*** Dataset Section Begins ***

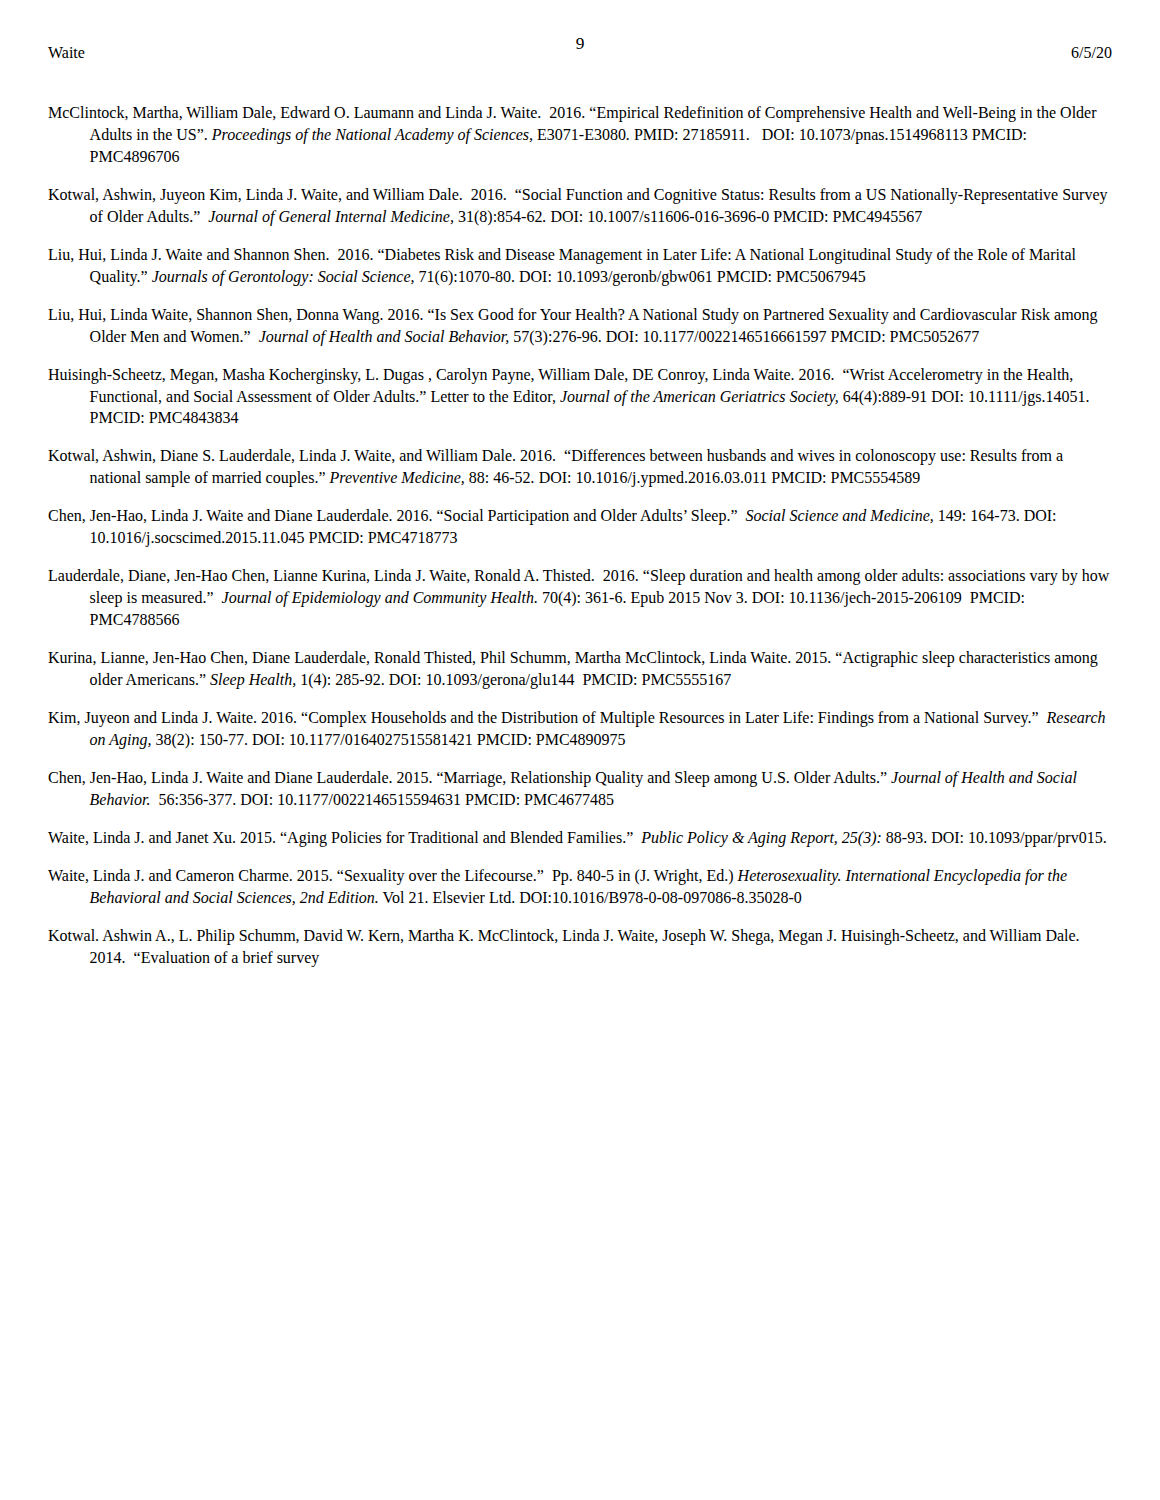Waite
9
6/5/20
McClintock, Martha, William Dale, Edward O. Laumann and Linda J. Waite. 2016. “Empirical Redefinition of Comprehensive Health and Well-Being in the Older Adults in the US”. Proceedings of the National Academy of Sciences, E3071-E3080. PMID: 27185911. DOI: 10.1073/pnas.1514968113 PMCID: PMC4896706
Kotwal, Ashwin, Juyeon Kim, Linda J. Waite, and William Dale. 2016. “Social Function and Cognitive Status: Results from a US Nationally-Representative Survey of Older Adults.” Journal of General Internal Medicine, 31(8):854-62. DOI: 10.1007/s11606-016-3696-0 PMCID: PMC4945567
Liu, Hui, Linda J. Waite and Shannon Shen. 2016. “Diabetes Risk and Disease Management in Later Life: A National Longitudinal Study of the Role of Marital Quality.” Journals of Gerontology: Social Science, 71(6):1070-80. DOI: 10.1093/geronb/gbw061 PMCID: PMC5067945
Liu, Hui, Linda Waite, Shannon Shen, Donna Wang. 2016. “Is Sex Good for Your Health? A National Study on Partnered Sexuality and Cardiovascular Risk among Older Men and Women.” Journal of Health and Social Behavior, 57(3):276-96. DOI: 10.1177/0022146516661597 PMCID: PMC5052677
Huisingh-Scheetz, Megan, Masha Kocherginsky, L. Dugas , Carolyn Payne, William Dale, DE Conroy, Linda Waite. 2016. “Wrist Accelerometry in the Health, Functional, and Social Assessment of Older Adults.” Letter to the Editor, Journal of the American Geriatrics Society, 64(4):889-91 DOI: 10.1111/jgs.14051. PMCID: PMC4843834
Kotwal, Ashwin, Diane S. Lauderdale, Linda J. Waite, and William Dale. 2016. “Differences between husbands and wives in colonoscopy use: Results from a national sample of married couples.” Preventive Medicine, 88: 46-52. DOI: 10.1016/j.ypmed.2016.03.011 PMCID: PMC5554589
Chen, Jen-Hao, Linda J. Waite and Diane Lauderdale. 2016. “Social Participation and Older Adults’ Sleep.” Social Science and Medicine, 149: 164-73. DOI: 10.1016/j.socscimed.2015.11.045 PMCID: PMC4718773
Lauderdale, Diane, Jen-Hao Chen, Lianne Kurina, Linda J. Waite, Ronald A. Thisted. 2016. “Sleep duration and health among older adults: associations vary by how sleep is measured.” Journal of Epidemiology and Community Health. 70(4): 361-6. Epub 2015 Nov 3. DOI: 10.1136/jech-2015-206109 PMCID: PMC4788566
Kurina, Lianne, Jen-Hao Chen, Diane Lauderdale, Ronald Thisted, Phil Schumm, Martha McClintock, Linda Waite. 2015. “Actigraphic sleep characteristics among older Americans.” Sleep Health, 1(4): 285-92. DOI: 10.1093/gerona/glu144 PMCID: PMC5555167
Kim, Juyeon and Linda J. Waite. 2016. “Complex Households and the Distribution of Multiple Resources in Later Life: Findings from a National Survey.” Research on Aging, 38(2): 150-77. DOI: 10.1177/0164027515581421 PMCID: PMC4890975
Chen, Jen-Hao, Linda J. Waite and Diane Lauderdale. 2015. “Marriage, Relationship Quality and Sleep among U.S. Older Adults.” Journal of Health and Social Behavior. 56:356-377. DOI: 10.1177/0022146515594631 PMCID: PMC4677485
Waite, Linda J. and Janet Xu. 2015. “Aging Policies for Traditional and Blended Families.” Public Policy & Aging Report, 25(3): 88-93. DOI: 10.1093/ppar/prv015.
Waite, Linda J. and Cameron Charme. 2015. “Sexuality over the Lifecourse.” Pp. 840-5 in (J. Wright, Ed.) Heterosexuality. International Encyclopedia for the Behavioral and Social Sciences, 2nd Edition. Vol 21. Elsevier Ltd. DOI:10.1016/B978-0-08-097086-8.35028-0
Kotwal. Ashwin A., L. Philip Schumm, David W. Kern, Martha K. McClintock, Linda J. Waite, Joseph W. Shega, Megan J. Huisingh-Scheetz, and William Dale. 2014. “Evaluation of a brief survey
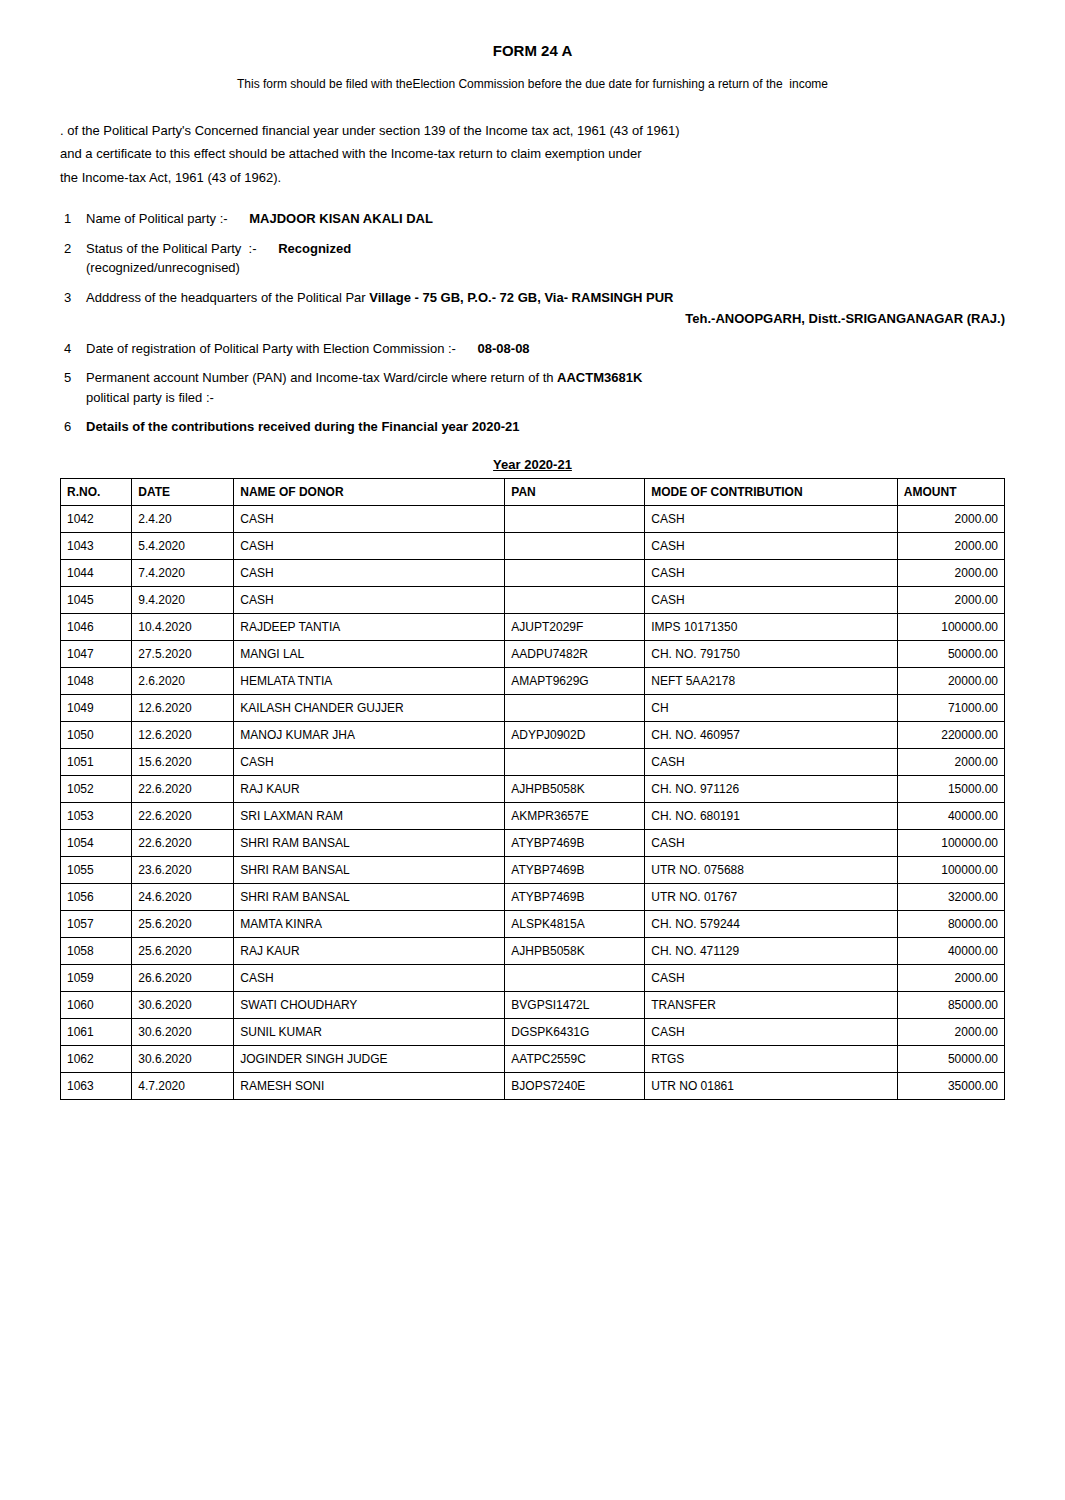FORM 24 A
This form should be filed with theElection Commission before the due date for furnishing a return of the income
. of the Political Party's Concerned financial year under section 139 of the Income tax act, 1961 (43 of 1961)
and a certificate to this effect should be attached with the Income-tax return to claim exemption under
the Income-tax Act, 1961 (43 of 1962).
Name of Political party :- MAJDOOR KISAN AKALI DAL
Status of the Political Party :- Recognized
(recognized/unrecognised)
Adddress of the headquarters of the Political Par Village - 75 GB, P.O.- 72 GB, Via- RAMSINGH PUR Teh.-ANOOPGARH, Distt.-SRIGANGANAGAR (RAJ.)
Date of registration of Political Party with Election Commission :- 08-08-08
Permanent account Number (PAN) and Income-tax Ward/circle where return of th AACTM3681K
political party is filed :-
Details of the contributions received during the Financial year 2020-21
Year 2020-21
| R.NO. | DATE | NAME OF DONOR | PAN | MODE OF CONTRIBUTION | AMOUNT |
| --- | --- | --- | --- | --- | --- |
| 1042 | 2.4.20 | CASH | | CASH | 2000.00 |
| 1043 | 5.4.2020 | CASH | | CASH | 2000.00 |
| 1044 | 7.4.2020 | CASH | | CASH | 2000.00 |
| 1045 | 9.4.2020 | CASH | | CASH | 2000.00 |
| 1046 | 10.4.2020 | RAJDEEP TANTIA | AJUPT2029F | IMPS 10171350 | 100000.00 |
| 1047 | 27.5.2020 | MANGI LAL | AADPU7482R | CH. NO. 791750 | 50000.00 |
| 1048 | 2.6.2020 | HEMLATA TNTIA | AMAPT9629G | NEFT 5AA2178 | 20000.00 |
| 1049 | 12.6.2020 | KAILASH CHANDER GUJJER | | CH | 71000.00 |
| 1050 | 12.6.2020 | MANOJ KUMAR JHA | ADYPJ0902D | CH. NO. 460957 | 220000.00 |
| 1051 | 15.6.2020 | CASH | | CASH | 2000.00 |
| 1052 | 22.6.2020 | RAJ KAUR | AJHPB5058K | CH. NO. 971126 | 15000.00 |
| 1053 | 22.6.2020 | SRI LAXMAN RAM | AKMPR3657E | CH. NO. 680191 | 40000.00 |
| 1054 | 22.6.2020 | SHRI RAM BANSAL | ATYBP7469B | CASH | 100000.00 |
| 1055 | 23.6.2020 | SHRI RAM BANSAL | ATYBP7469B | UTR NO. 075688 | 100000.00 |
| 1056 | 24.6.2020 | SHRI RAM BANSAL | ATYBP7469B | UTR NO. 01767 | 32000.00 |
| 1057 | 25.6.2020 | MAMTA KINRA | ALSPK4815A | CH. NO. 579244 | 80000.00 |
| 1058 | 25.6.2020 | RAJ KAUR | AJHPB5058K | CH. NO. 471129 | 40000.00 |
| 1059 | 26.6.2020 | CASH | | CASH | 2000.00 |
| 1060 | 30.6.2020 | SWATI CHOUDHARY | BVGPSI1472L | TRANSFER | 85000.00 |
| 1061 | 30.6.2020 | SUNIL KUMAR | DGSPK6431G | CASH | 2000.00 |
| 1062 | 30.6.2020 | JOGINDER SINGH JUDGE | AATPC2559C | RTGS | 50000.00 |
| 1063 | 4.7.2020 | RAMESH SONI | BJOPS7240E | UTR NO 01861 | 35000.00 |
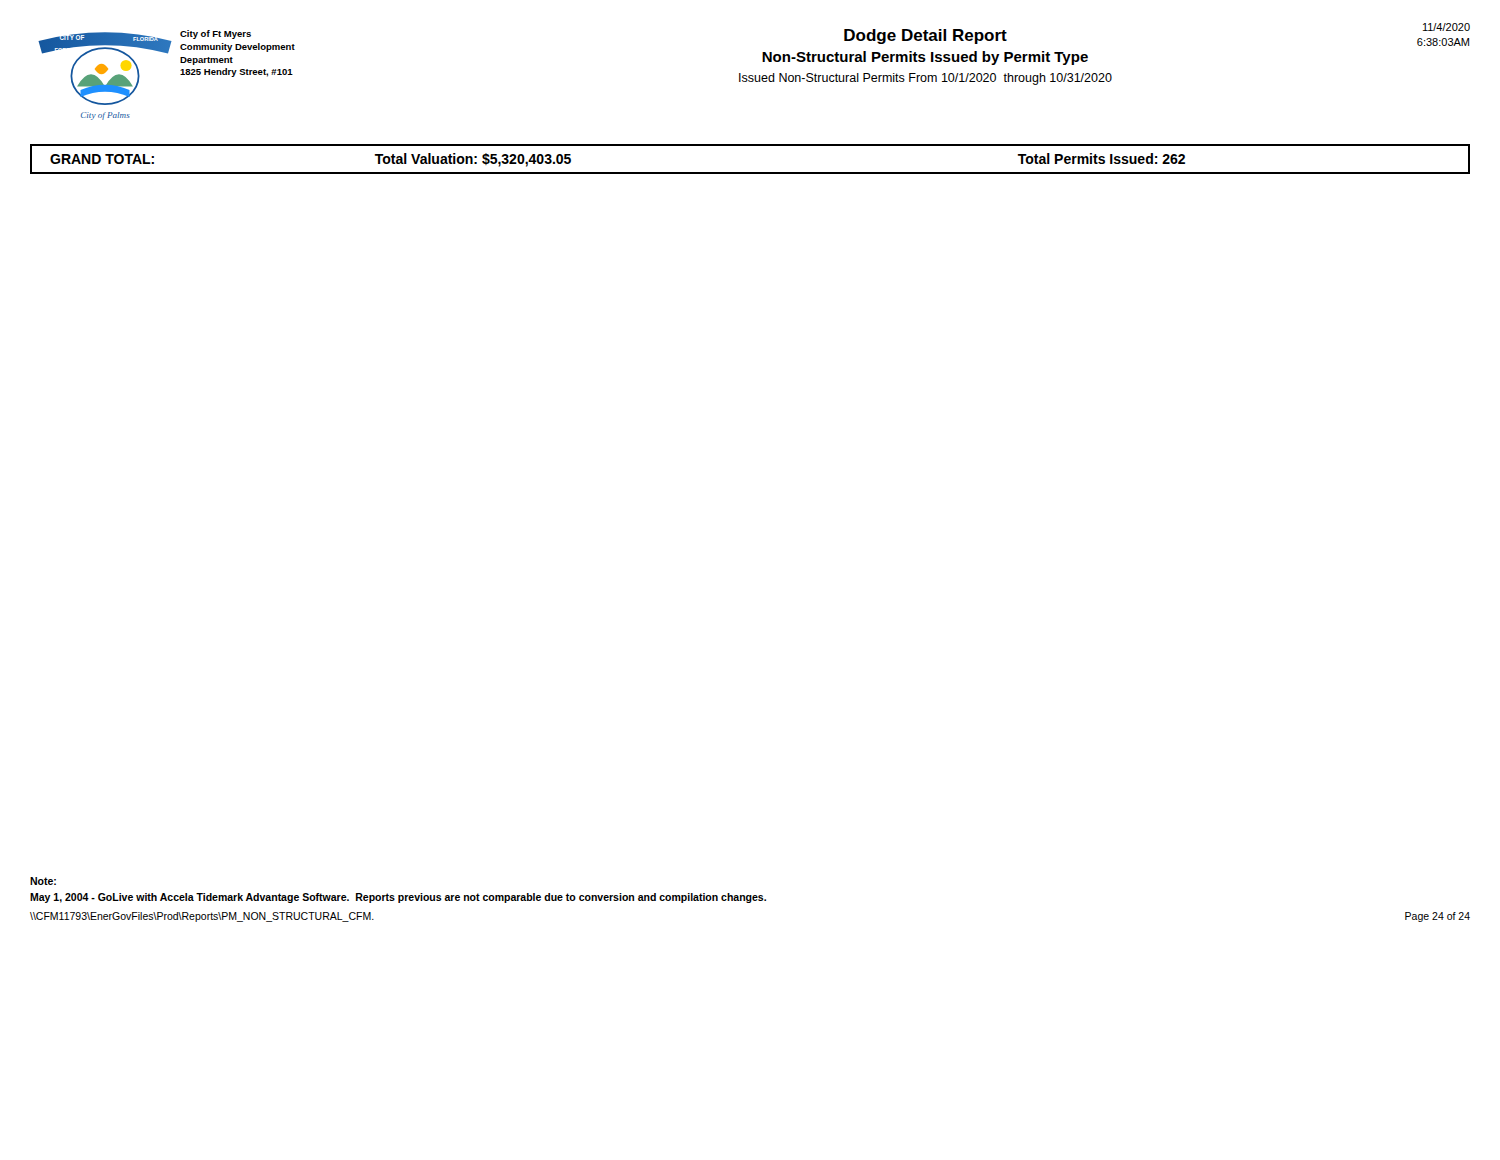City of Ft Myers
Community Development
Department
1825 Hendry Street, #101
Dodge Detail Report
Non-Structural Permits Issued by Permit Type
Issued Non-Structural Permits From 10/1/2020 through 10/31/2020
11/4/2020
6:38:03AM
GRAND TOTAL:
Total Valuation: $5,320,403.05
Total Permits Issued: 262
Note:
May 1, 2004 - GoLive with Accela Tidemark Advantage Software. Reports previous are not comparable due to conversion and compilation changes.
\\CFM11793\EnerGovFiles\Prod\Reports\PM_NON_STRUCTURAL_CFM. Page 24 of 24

*** Dataset Section Ends ***

● **What the task asks**: Once the line containing "Liu, Hui, Linda Waite, Shannon" has been located, transcribe exactly and only every line from the first line of the entries through it, excluding pictures.

● **Exercise solution**:
Waite
9
6/5/20
McClintock, Martha, William Dale, Edward O. Laumann and Linda J. Waite. 2016. “Empirical Redefinition of Comprehensive Health and Well-Being in the Older Adults in the US”. Proceedings of the National Academy of Sciences, E3071-E3080. PMID: 27185911. DOI: 10.1073/pnas.1514968113 PMCID: PMC4896706
Kotwal, Ashwin, Juyeon Kim, Linda J. Waite, and William Dale. 2016. “Social Function and Cognitive Status: Results from a US Nationally-Representative Survey of Older Adults.” Journal of General Internal Medicine, 31(8):854-62. DOI: 10.1007/s11606-016-3696-0 PMCID: PMC4945567
Liu, Hui, Linda J. Waite and Shannon Shen. 2016. “Diabetes Risk and Disease Management in Later Life: A National Longitudinal Study of the Role of Marital Quality.” Journals of Gerontology: Social Science, 71(6):1070-80. DOI: 10.1093/geronb/gbw061 PMCID: PMC5067945
Liu, Hui, Linda Waite, Shannon Shen, Donna Wang. 2016. “Is Sex Good for Your Health? A National Study on Partnered Sexuality and Cardiovascular Risk among Older Men and Women.” Journal of Health and Social Behavior, 57(3):276-96. DOI: 10.1177/0022146516661597 PMCID: PMC5052677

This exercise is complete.